The news of war has affected the cause, too. There will be no more marches, no more action; it has all ground to a halt. Part of me is relieved, I think. The reports over the last few months have been so upsetting, with more and more women finding themselves arrested and charged with increasingly dangerous acts. This summer one woman even tried to interrupt the King and Queen’s visit to Perth by running towards the royal car! They say that once in prison those women who refuse to eat are force-fed, and that Perth prison is one of the worst places for this practice. The very thought makes my stomach churn. At least this war has put an end to that, but on the other hand, where does this leave the cause? I hope it is not forgotten forever.

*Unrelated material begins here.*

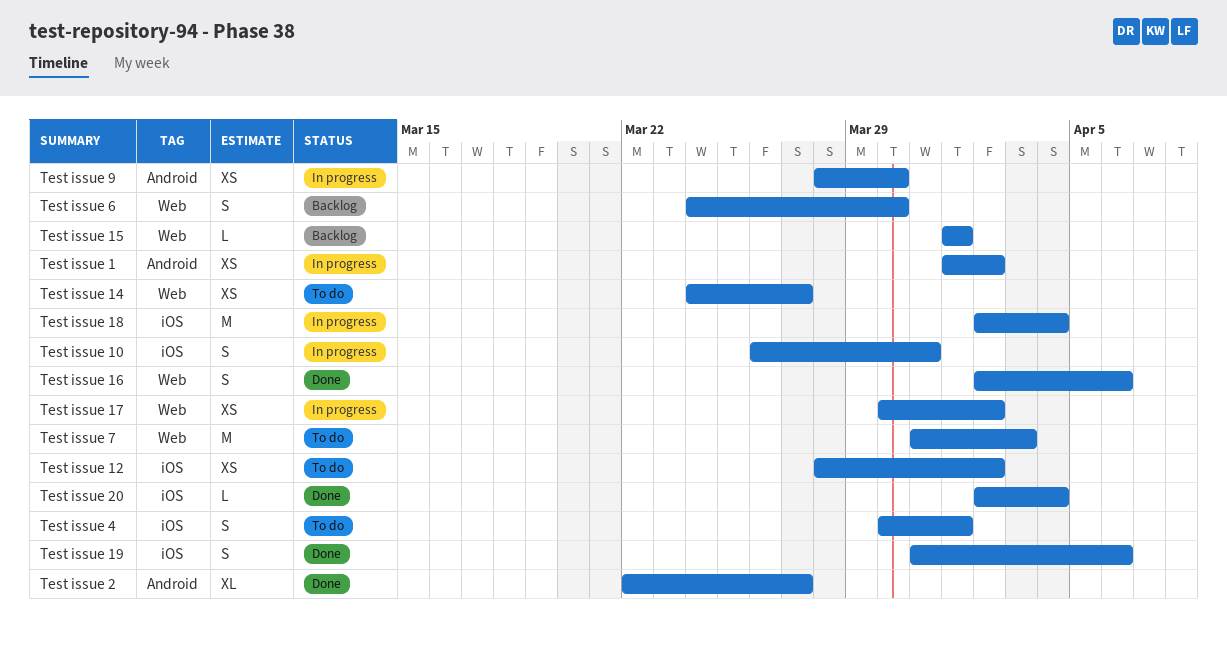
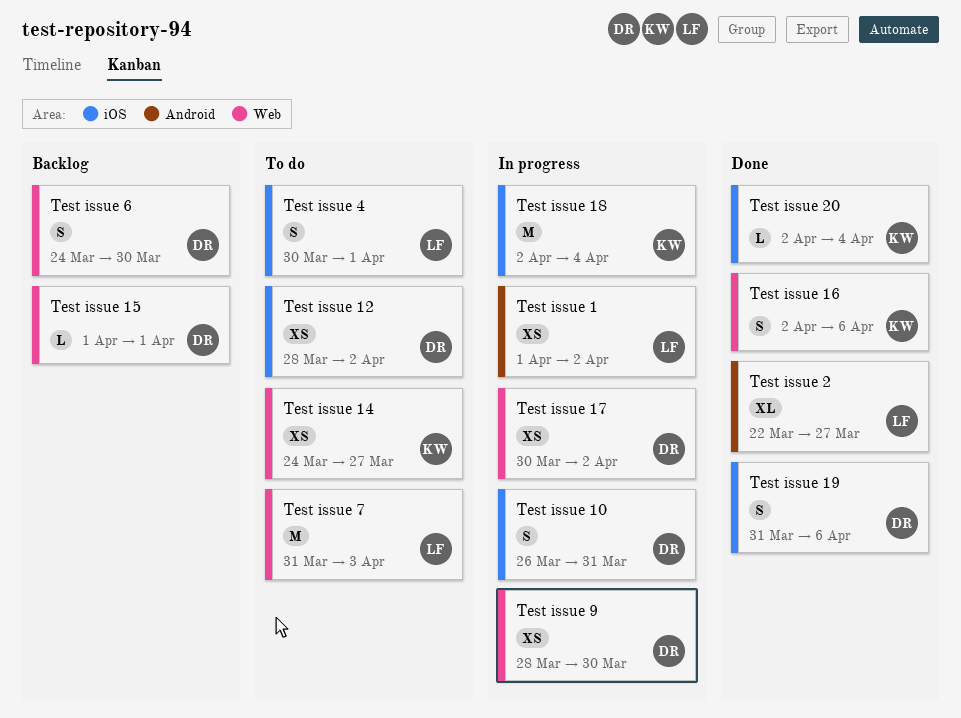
Test issue 9, label: Android -> Web

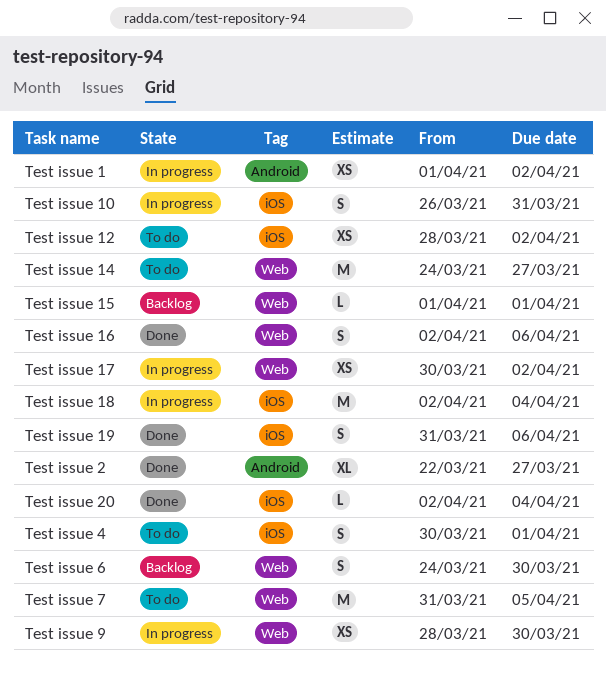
Test issue 14, estimate: XS -> M
Test issue 7, due: Apr 3 -> Apr 5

Diary of Clara Donoghue, Edinburgh, 6th May 2010:
Well, I went and I did it. Still can’t believe it. Until yesterday I was sure I wasn’t going to bother to vote. Must have read those leaflets hundreds of times – even went on the internet to try to decide who to vote for, and came away even more confused. Why can’t politics just be straightforward? Seems like riddles to me. Riddles and promises which aren’t kept.
Something about what my gran said kept bothering me, though. Kept hearing her voice going round and round in my head, talking about the suffragettes and everything. That made me think that not going at all seemed like a bit of a waste. So, I voted – well, sort of. I made my mark at least. Several marks, actually. I still didn’t know who to vote for, so I went to the polling station and I put a zero in each of the boxes – a series of noughts all in a column down the page. Then I put my paper in the ballot box and left. I know it doesn’t count as a vote, but I’ve been and I’ve had my say anyway. That’s what women fought for, after all – the right to a voice, not to say any particular thing with it.
Mum’s just glad I went and voted. I haven’t told her the full story, of course. Keep thinking about the power of the pen now. Started off thinking that my noughts were just symbols of my cluelessness but now they feel like a protest – my protest against how rubbish I think it all is, carved out in ink. Weird thought. Still not telling Mum though.
Diary of Mrs. Emma Milton, Edinburgh, 14th December 1918
Tonight my heart is so full of joy that I think it might burst. Even the sorrows and horrors of the last four years cannot dampen my happiness. All that hard work and strife, all that bravery and determination; it was all worth it.
I voted today. Such wonderful words! I voted. I went with Bess; we’re both on our own now, reunited since she returned from her Land Army work. She has changed a great deal; she is so worldly-wise, and so strong! But she is still such a dear friend. Little Edith came too, wrapped up warm as she skipped along to the polling place. I showed her what to do, how to put a cross against your chosen candidate and how to put your paper in the ballot box. She didn’t really understand, despite my efforts to explain how important it was. But she will understand one day. She will understand what I, what all of us did for our daughters, how significant that little mark made in ink actually is.
On my way home I thought about H, just as I do every day. It’s hard, knowing that he will never come home, that he will never see Edith grow up. I know that he was never in favour of votes for women, but I like to think that he was watching as I voted, that he was proud of me. I thought too about all the women who weren’t able to vote today. There is still more to do in that regard, especially since all men now have the vote. All men – I wonder what H would say about that! It’s strange how this war threw everything up into the air and we are still grappling around, trying to gather the pieces. H was right; life did change, and I feel certain that it will keep changing. Perhaps by the time Edith votes, all women will be voting alongside her! I can’t think of anything more wonderful.